На Поварской, на Пречистенке и Остоженке почти нет магазинов, а Арбат, от Смоленского до самых Арбатских ворот, закован в броню магазинных вывесок. На Арбате движение: по улице два трамвая идут — четвертый, связывающий Дорогомилово с центром и уходящий к самой Каланчевке, и семнадцатый, делающий вначале тот же путь, только от Брянского, а в центре поворачивающий на Лубянку и уходящий вдаль, за Сухаревку, до самого Виндавского.
Трамваи визжат и звенят пронзительно громко, так громко, что бесцеремонно слышны в тишайших садах при особняках-развалюшках в глубине арбатских переулков.
Трусят по Арбату извозчики на клячонках с обреченною мордой, изредка среди них проносятся собственные выезды, отчаянно гремят огромные ломовики. Зимой заснеженная мостовая покрывается сетью разъезженных полозьями арабесок, черно-бурых, отороченных серой пеной.

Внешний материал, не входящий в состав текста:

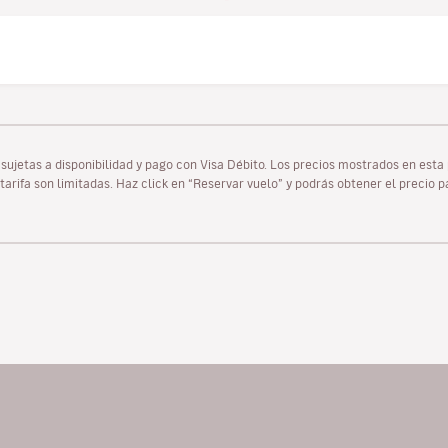
as sujetas a disponibilidad y pago con Visa Débito. Los precios mostrados en es
tarifa son limitadas. Haz click en “Reservar vuelo” y podrás obtener el precio 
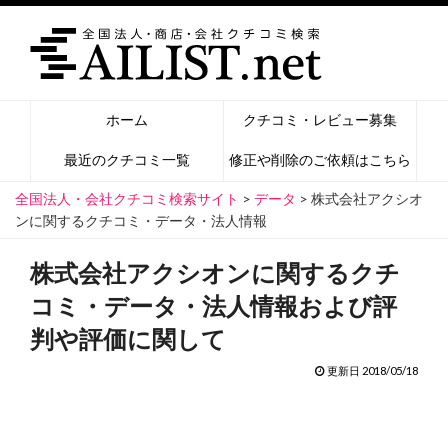
ホーム
クチコミ・レビュー募集
最近のクチコミ一覧
修正や削除のご依頼はこちら
全国法人・会社クチコミ検索サイト
>
データ
>
株式会社アクシオ
ンに関するクチコミ・データ・法人情報
株式会社アクシオンに関するクチ
コミ・データ・法人情報および評
判や評価に関して
更新日 2018/05/18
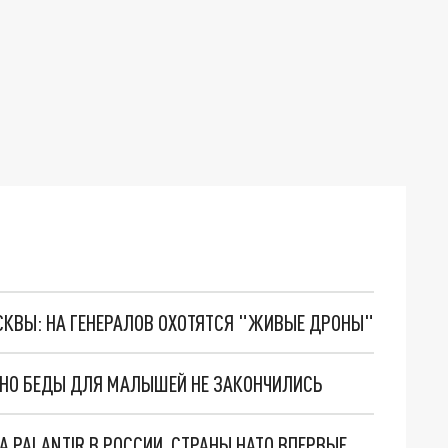
ОСКВЫ: НА ГЕНЕРАЛОВ ОХОТЯТСЯ "ЖИВЫЕ ДРОНЫ"
. НО БЕДЫ ДЛЯ МАЛЫШЕЙ НЕ ЗАКОНЧИЛИСЬ
"ОЧЕНЬ ПЛОХИЕ НОВОСТИ": БОЛЬШАЯ ОШИБКА PALANTIR В РОССИИ. СТРАНЫ НАТО ВПЕРВЫЕ ЗА СВО ОСТАНОВИЛИ ПОСТАВКИ ОРУЖИЯ. ВСУ ТЕРЯЮТ ПРИГРАНИЧЬЕ?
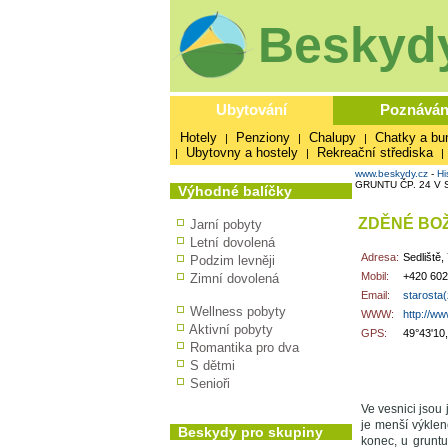
Beskydy
Ubytování
Poznáván
Hotely
Penziony
Chalupy
Chatky a bu
|
|
|
Ubytovny a hostely
Rekreační střediska
|
|
|
www.beskydy.cz
-
Hi
GRUNTU ČP. 24 V 
Výhodné balíčky
ZDĚNÉ BOŽ
Jarní pobyty
Letní dovolená
Adresa:
Sedliště,
Podzim levněji
Mobil:
+420 602
Zimní dovolená
Email:
starosta(
Wellness pobyty
WWW:
http://ww
Aktivní pobyty
GPS:
49°43'10
Romantika pro dva
S dětmi
Senioři
Ve vesnici jsou
je menší výklen
Beskydy pro skupiny
konec, u gruntu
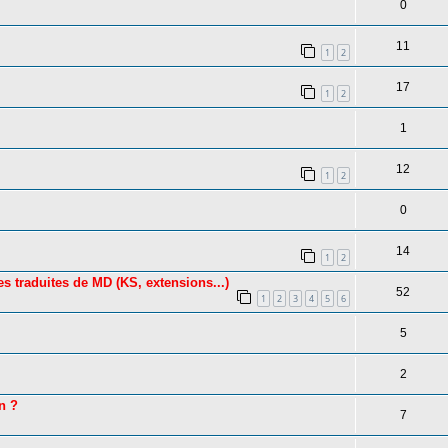
0
11
1
2
17
1
2
1
12
1
2
0
14
1
2
 traduites de MD (KS, extensions...)
52
1
2
3
4
5
6
5
2
on ?
7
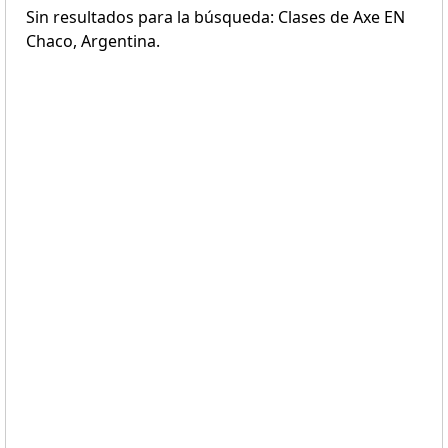
Sin resultados para la búsqueda: Clases de Axe EN
Chaco, Argentina.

Против самого Спасопесковского стоит неизменно городовой в мундире с медалями, борода лопатой, сверхсрочный гвардейский солдат, нянин знакомый. Ему по великим праздникам на кухне на серебряном подносе серебряную чарку водки да пироги прислуга подносит. Он знает здесь всех и все, и его благодушная монументальность здесь не случайна, он оплот порядка этой местности.
По Арбату много разного люда проходит, разнообразие такое, что с позиции сегодняшнего дня кажется невероятным. Среди мешанины этой есть и нищие, есть такие, что всегда на одном облюбованном месте стоят, а есть и дрейфующие: идет-идет и вдруг у кого-то попросит. Это все, конечно, профессионалы, толк знают, просят у кого надо. У среднего сословья просить не будут, тут на отповедь нарвешься, дескать, «на всех не настачишься». Простая баба, та, может, на Божье дело и от единственного рубля копейку отделит. Можно просить у настоящих господ, эти, если заметят, дадут. Boт идет красавец генерал, хорошо знакомый приарбатью. У него проси смело — не только даст, но еще и руку пожмет участливо: дескать, ты человек и, значит, мне брат, и даю я не от пренебрежения, всякий в беду попасть может.